Passage provided
Analyzing Purdue's Multi-QB Approach: The Sample Size is Growing

A reader pointed out in a comment that the multiple QBs limit the guys from becoming a strong #1 because they're never really in their a whole game and thus it takes longer to get into a rhythm as a starter -- if it ever happens.

This got me to thinking, especially given everyone's seemingly near-unanimous dislike of this approach... what's the evidence to support it? Either, to support the system working, or to support the dislike from those who hate it to vociferously?

Let's hit the wayback machine.

At the start of the 2011 season, it was clear that TerBush was the starter. Rob Henry was injured and Robert Marve was still recovering from his second ACL injury. However, there was a growing faction of us who were very eager to see Marve get on the field. Danny Hope told us that he would play and that both QBs would see action. I think it's fair to say that we felt this was reasonable, given that Marve was still recovering and TerBush hadn't yet had a lot of time to demonstrate what he was capable of.

Then we began to accept that Caleb was who he was. As the season progressed, the group wanting to see Marve get a few complete games grew, the coaching staff dug in their heels, and the multi-headed QB monster continued to grow, leading us to where we are now.

So how has it worked? Well, would you believe there is now a solid, full season's worth of games from which to choose? That's right, between 2011 and 2012, the Boilers have played 12 games with the QB merry-go-round operating. And, wouldn't you know it! In those dozen games, Purdue is....6-6. 

The wins were over: SEMO, Minnesota, OSU, IU and Western Michigan in 2011, and EKU in 2012.

The losses were to Notre Dame (both years), PSU, Michigan, Wisconsin, and Iowa.

Could stability have made a difference in any of the six losses? It's obviously impossible to know, but I might argue that, last year, in the PSU loss (23-18) and the Iowa loss (31-21), I would have liked seeing what Marve could have done with a full game's worth of responsibility. I also think it might have been interesting to see him play the whole ND last year as well as this year. Last year, he was still recovering and it was only his second game back, so let's scratch that one. But this year, I think almost anyone who watched the game will agree that the Purdue offense simply looked more potent with Robert under center.

(Saved entries)

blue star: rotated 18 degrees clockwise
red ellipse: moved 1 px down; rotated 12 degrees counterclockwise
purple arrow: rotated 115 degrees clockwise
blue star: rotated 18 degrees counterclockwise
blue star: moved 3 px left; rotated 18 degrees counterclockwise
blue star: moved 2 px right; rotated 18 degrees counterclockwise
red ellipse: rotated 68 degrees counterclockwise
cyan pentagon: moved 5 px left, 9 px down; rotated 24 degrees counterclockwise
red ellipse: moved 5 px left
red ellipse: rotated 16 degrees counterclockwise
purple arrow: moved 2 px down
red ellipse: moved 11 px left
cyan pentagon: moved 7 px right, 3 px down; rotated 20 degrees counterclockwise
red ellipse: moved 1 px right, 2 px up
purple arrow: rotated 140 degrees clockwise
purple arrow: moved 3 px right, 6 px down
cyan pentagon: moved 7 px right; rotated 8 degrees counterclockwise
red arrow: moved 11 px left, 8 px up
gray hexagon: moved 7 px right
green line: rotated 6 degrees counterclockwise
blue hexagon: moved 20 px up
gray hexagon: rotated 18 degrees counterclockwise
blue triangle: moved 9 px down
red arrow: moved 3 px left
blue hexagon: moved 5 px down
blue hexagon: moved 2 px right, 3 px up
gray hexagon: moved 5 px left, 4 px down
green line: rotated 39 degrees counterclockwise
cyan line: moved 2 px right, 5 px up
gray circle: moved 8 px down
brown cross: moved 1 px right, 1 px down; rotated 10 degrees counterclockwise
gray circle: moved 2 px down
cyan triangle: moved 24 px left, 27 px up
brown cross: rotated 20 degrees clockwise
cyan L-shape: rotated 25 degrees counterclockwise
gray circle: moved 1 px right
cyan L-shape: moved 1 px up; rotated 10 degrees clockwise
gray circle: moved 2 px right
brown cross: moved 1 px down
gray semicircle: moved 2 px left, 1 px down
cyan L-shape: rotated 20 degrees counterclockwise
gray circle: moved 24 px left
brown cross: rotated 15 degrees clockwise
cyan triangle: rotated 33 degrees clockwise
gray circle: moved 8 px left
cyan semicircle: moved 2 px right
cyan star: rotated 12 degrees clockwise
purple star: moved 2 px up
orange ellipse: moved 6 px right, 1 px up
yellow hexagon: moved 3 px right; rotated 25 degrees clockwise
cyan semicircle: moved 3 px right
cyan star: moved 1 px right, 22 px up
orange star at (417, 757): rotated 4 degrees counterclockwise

Work instructions
(1) Retype part of the Purdue quarterback article word for word, starting with "Then we began" and going on through "games, Purdue is....6-6.".
(2) Write what comes next in the Purdue quarterback article, picking up right after its final sentence.
The listing was drawn from a separate source.

Answers given
(1)
Then we began to accept that Caleb was who he was. As the season progressed, the group wanting to see Marve get a few complete games grew, the coaching staff dug in their heels, and the multi-headed QB monster continued to grow, leading us to where we are now.

So how has it worked? Well, would you believe there is now a solid, full season's worth of games from which to choose? That's right, between 2011 and 2012, the Boilers have played 12 games with the QB merry-go-round operating. And, wouldn't you know it! In those dozen games, Purdue is....6-6.

(2)
Let's say that even two of those three losses mentioned were wins as a result of a better and more consistent QB approach (remember Marve desperately trying to score against Iowa and fumbling off the pylon? Maybe that doesn't happen if he knows he's not about to get yanked if they don't score). Suddenly, Purdue is 8-4 in their last twelve instead of 6-6. It's a subtle difference and, as I said, one can never know about the path not taken (unless you're watching Sliding Doors, one of Boilerdowd's favorite flicks), but I do feel fairly comfortable saying that Purdue hasn't won any games as a result of Caleb TerBush's steady hand that Robert Marve could not have won.  

What does all this tell us? Perhaps it tells us that even with a lack of stability at the QB position, Purdue is talented enough to beat marginal to bad teams. One might argue, though, that the mediocrity could just be what Purdue is under Danny Hope, and that could be true... but does 6-6 with losses to petty much any decent team they face (and Iowa) suggest that they've got some kind of advantage by playing two (or three) QBs? It sure doesn't suggest that to me.

In my opinion, this goes into the growing evidence that says that this team is talented enough in several areas to compete with nearly anybody on the schedule, but that the musical chairs under center is going to continue to be an obstacle, not a weapon.